Up to 85% of historical salmon habitat on British Columbia’s Lower Fraser River is now gone, lost to over 1,200 barriers blocking fish from reaching streams and habitat, according to a newly released report by the University of British Columbia.
Salmon have lost access to the bulk of their historical floodplain habitat, the biologically rich wetlands next to a river or stream that typically harbor wildlife, according to researchers from UBC and the British Columbia-based Raincoast Conservation Foundation.
“Only around 101 square kilometers (under 63 miles) out of an estimated 659 square kilometers (about 409 miles) of historical floodplains remain accessible to salmon,” said Riley Finn, a research associate with the Conservation Decisions Lab at UBC and lead author of the study.
There are currently over 1,200 barriers preventing salmon from reaching some 2,224 kilometers of streams, he added.
“This loss is particularly critical for populations of coho and Chinook, which rely more heavily on these habitats for rearing, compared to other types of salmon,” he said.
Researchers found that up to 64% of streams are now off-limits to salmon because of dams, floodgates and road culverts blocking off important channels for migrating salmon, which spend a portion of their lives at sea, then return to their natal streams to spawn and rear their young.
“If salmon do not have sufficient habitat to breed and complete their life cycle, then none of the other conservation management actions we take will matter,” Tara Martin, a UBC professor of forest and conservation sciences, explained.
To reach their conclusions, the team studied historical vegetation records, old surveyor and topographical maps dating back to the 1850s, plus other records specific to the Lower Fraser.
“Given the magnitude of habitat loss in the Fraser, large-scale habitat protection and restoration is a key component in efforts to restore wild populations of salmon to the Lower Fraser, Martin said. “We are using these results to identify priority areas to remove barriers and restore salmon habitat to have the greatest benefits for salmon recovery.”

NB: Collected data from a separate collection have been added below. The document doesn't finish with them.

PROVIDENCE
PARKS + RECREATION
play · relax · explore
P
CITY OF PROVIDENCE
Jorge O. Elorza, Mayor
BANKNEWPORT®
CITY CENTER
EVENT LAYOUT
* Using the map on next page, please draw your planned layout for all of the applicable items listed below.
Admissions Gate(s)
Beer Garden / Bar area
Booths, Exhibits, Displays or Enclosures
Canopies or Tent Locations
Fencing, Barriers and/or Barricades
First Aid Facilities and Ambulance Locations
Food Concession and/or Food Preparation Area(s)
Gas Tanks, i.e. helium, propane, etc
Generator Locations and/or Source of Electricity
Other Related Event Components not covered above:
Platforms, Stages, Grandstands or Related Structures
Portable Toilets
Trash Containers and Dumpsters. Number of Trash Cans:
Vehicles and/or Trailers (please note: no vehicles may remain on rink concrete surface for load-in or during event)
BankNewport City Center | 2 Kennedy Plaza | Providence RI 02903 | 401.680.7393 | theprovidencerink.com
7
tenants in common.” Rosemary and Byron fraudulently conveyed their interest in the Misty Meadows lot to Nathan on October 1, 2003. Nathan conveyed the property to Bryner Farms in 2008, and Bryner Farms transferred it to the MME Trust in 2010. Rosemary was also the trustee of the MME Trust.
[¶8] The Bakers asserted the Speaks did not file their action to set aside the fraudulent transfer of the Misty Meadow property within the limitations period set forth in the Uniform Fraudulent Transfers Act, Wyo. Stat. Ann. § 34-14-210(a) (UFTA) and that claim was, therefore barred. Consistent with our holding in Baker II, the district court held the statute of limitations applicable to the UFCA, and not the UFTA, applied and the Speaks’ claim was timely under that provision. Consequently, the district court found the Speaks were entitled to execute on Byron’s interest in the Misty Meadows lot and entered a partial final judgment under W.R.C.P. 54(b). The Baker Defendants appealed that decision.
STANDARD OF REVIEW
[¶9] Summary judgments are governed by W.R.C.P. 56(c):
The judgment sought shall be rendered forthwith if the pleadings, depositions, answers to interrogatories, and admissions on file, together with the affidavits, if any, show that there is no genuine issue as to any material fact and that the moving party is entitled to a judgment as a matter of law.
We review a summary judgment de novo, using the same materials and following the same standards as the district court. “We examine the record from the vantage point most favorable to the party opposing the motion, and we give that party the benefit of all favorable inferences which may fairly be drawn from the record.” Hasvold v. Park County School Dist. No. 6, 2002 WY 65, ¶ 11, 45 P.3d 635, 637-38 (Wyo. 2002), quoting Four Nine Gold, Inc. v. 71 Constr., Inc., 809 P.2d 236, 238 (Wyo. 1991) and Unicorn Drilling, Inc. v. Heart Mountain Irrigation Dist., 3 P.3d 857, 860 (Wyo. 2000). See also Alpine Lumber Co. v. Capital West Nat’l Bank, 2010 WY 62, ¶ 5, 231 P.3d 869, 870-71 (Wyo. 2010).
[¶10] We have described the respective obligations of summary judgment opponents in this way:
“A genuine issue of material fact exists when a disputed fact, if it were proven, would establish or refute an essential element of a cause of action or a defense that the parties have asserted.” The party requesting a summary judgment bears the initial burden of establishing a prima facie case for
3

The report on lost habitat was released on Aug. 5, just one day after British Columbia fisheries officials announced $7.9 million in funding for seven projects under the British Columbia Salmon Restoration and Innovation Fund (BCSRIF).
Plans are for the Vancouver-based Pacific Salmon Foundation, a nonprofit dedicated to guiding the sustainable future of Pacific salmon and their habitat, to develop a set of climate action priorities for the fish, including research to improve genetic baseline data to better understand differences between distinct salmon populations.
Since the program’s inception in 2019, some 48 projects have been funded representing an investment of over $75 million in the future of wild Pacific salmon and the province’s fish and seafood sector.